Chroniques

par vincent guillemin

Parsifal, Acte III
Andris Nelsons dirige le Sinfonieorchester des Bayerischen Rundfunks

Lucerne Festival / Kultur und Kongresszentrum, Lucerne
- 12 avril 2014
à Lucerne, Parsifal (Wagner) par Andris Nelsons
© marco borggreve

Présenté en concert symphonique, le seul Acte III de Parsifal, joué ce soir au KKL, est l’occasion d’identifier l’approche d’Andris Nelsons avant qu’il dirige l’ouvrage intégral à Bayreuth en 2016. Informé qu’il aura suffi d’à peine trente minutes de répétition le matin même pour préparer ce concert, alors que le Sinfonieorchester des Bayerischen Rundfunks jouait la veille un Sacre du printemps sous la baguette de Gustavo Dudamel, toutes les craintes qui auraient pu subsister quant à la maturité d’un chef de trente-six ans, dans son rapport à la Gesamtkunstwerk wagnérienne, ont disparu en quelques minutes.

Même en connaissant le Bühnenweihfestspiel par cœur, il faut s’adapter lorsque la musique débute au dernier acte, sans avoir été préparé à nombre de leitmotive préliminaires ni à cette atmosphère si spécifique. Une fois passé ce temps, l’évidence d’une direction magistrale ne fait aucun doute, la finesse d’analyse de la partition s’ajoutant à une maîtrise du climat très éthéré, qui ne sombre jamais dans le pathos. Moins travaillé et certainement moins recherché qu’avec Daniele Gatti, le mysticisme est pourtant une réalité, appuyée par chaque phrase avec une grande retenue, en opposition avec les larges gestes des bras et du corps que fait le chef. L’orchestre participe lui aussi de l’ambiance si profonde, car ce n’est que plusieurs heures après la représentation que surgit l’idée qu’aucune fausse note ne fut entendue dans aucun pupitre, et pas plus d’erreur d’attaque chez les cuivres pour lesquels la partition est impardonnable. Même le Bayerisches Staatsorchester, issu de la même ville ou l’Orchester der Wiener Staatsoper, pourtant habitués à donner l’ouvrage à chaque Pâques, n’ont pas cette capacité à jouer aussi parfaitement cette musique. Le chœur appelle le même niveau d’éloge, bien qu’ici la partie soit moins complexe et qu’il soit plus facile d’entendre aussi bon dans les salles allemandes et autrichiennes.

Des solistes, oublions rapidement la Kundry de Sabine Staudinger – non qu’elle démérite, mais l’intervention du personnage dans cet acte se résume à deux cris identiques, un troisième plus forcé, puis deux fois « Dienen », avant qu’il s’efface définitivement.

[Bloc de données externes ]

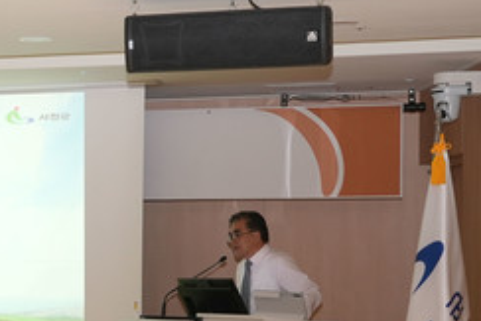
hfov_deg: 17.3
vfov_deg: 12.1
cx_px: -79
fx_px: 1511
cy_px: 292
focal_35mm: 113
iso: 1600
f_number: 4
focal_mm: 46
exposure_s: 1/250
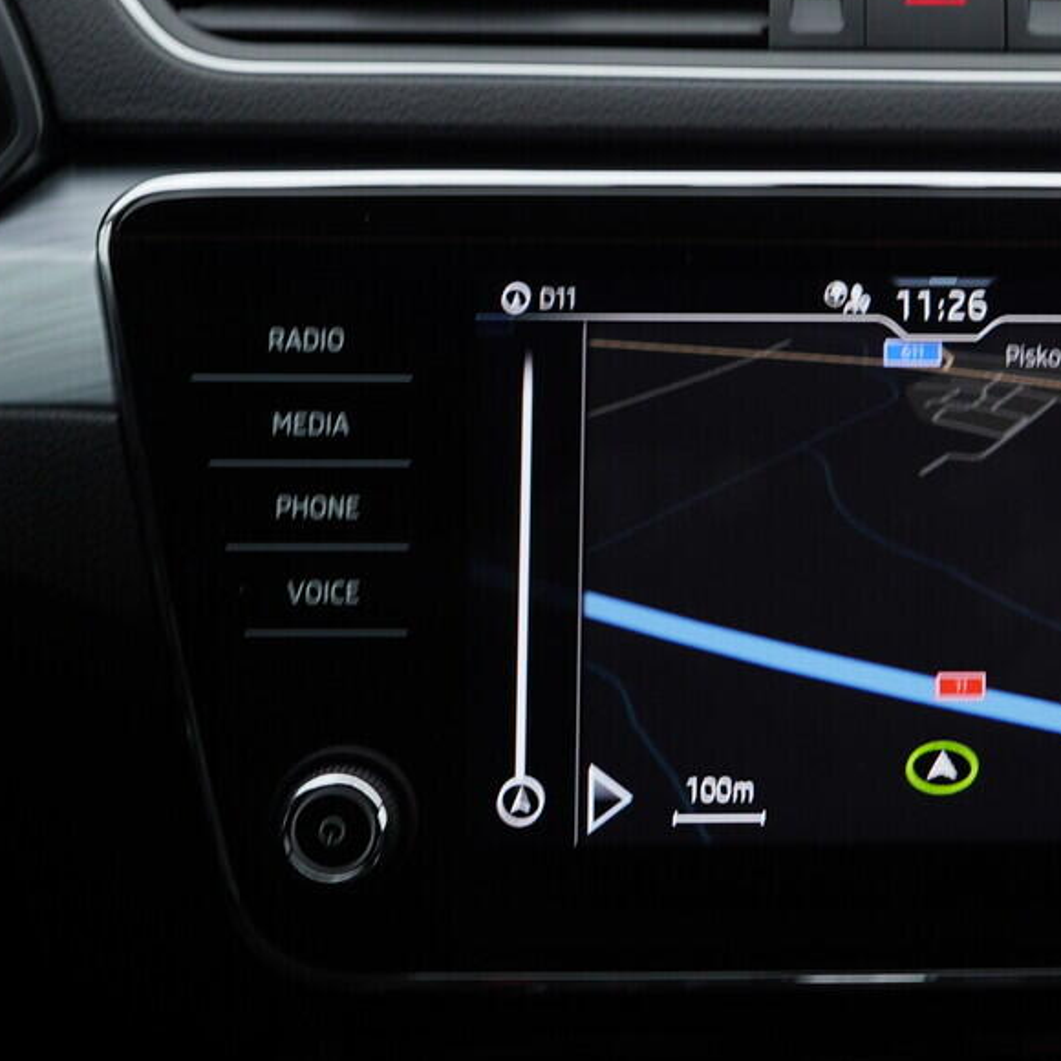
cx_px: 971
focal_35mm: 76
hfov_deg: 22.2
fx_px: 2635
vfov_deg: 22.5
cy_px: 221
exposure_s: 1/80
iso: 125
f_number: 4
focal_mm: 24
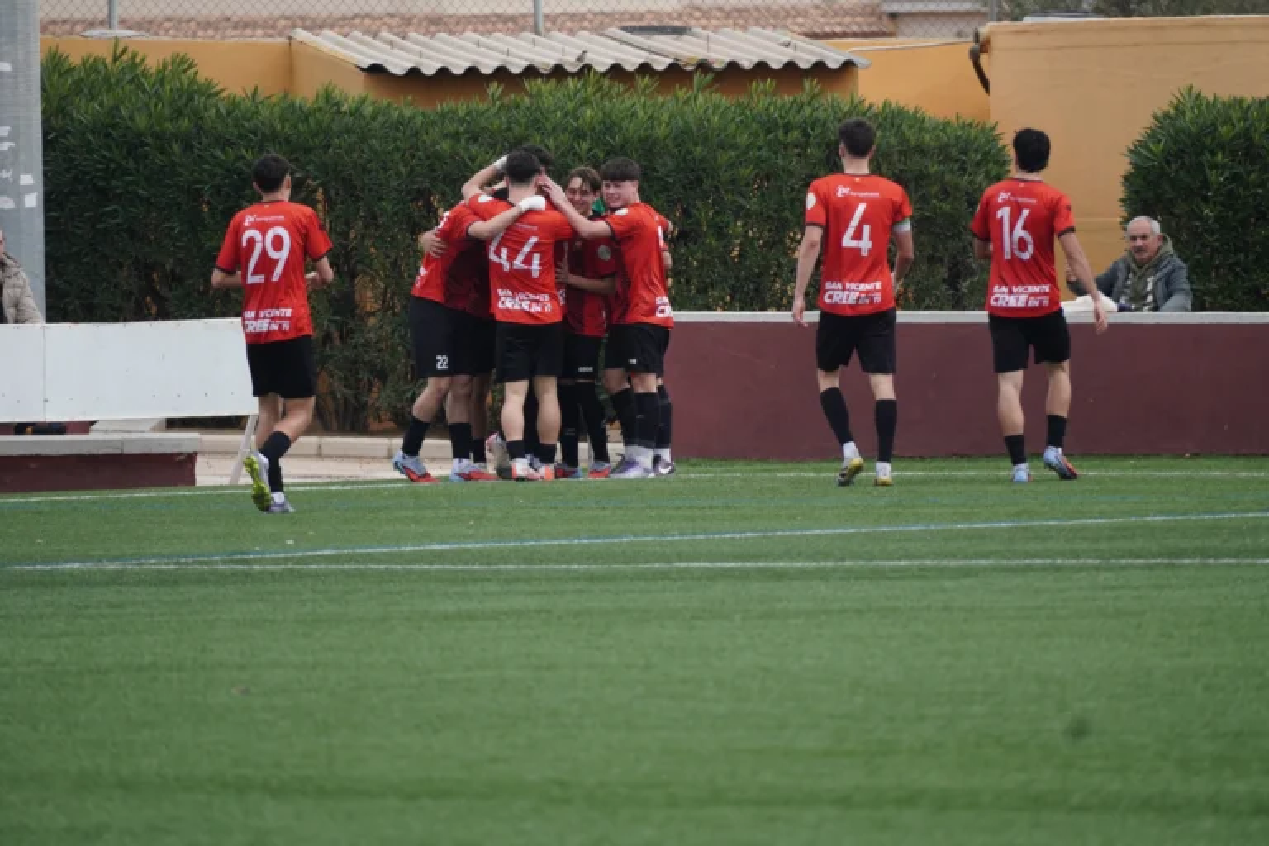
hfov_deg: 3.9
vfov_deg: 2.6
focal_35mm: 525
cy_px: 423
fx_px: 18505
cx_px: 634
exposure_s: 1/1000
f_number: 6.3
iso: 400
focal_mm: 350
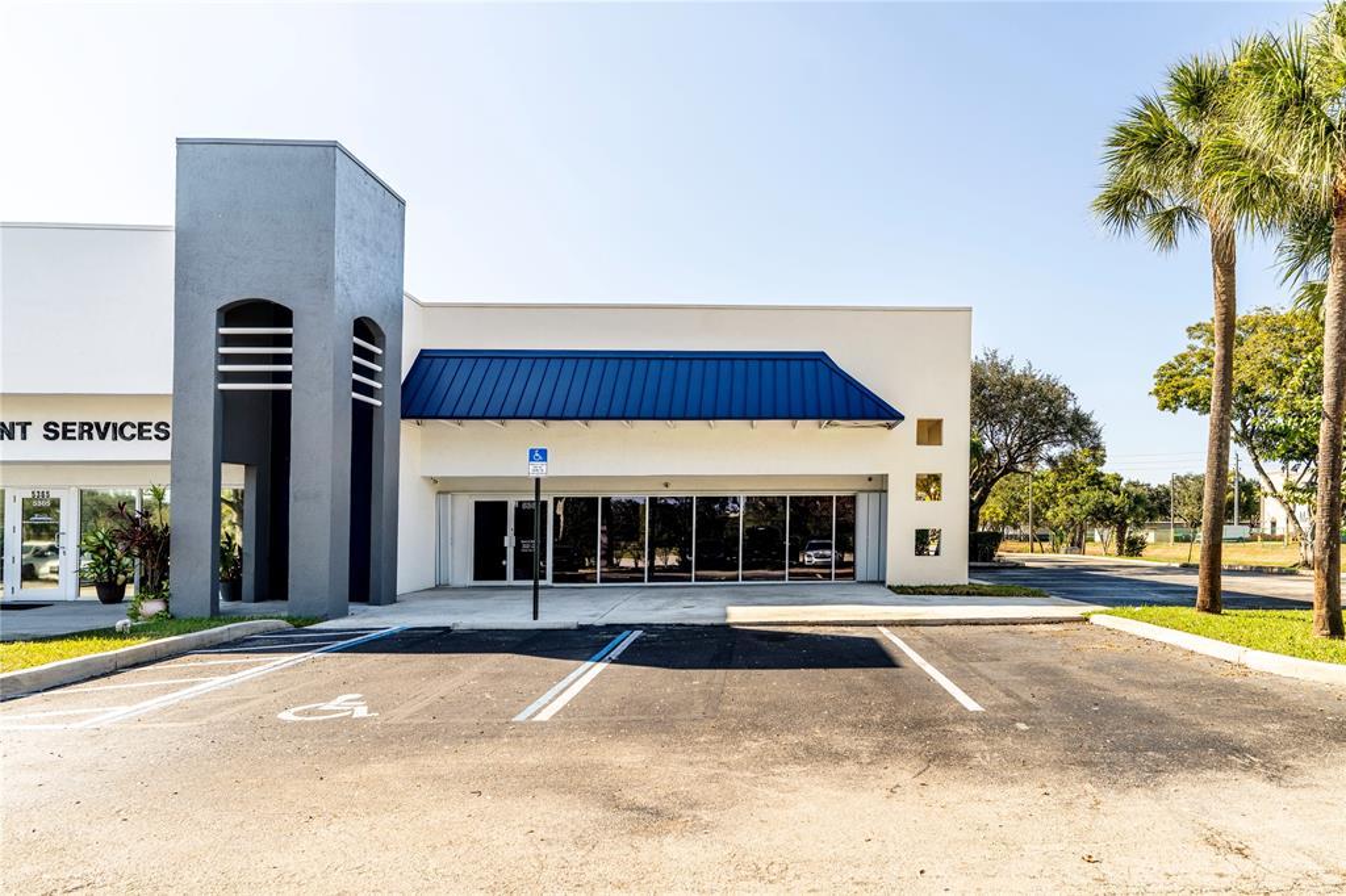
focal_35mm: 21
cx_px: 673
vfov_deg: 59.5
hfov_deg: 81.2
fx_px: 785
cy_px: 448
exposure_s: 1/250
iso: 100
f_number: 5
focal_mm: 21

Entre temps, Gurnemanz est entré sur scène, incarné par Georg Zeppenfeld. Difficile de lui trouver reproche à faire, tant chacune des prises de rôle de ce chanteur est d’un degré élevé, même lorsque fortes sont les concurrences actuelle et passée. En plus du poids émotionnel de chaque mot et d’une diction parfaite, la basse use d’une ligne de chant quasi dénuée de vibrato et d’une palette de couleurs allant du beau médium au grave chaleureux et profond. À côté, l’Amfortas de Tomasz Konieczny semble plus limité, toute relativité gardée. Marquant dans Wotan, le baryton apporte moins à ce rôle dont il ne fait pas ressortir toute la détresse du chant (peut-être parce qu’il s’agit d’une version de concert). Les graves sont parfaitement maitrisés, mais la voix se tend plus vers l’aigu, et le souffle vient parfois à manquer en fin de phrase.

Enfin, Simon O’Neill est une très bonne surprise [lire notre chronique du 18 décembre 2013], non seulement dans une grande forme vocale, mais encore avec un vrai tempérament et une implication dans le rôle-titre. Peut-être lui manque-t-il toutefois une prononciation précise et un timbre « divin », à l’instar de celui de Klaus Florian Vogt.

D’une grande puissance, ce concert préparait le public à l’impact qu’il vivra certainement au Bayreuther Festspiele 2016, dans la salle précisément construite pour Parsifal. L’excellente acoustique du KKL limite cependant quelques imbrications chœur/orchestre qui ne peuvent être entendu que sur la colline verte.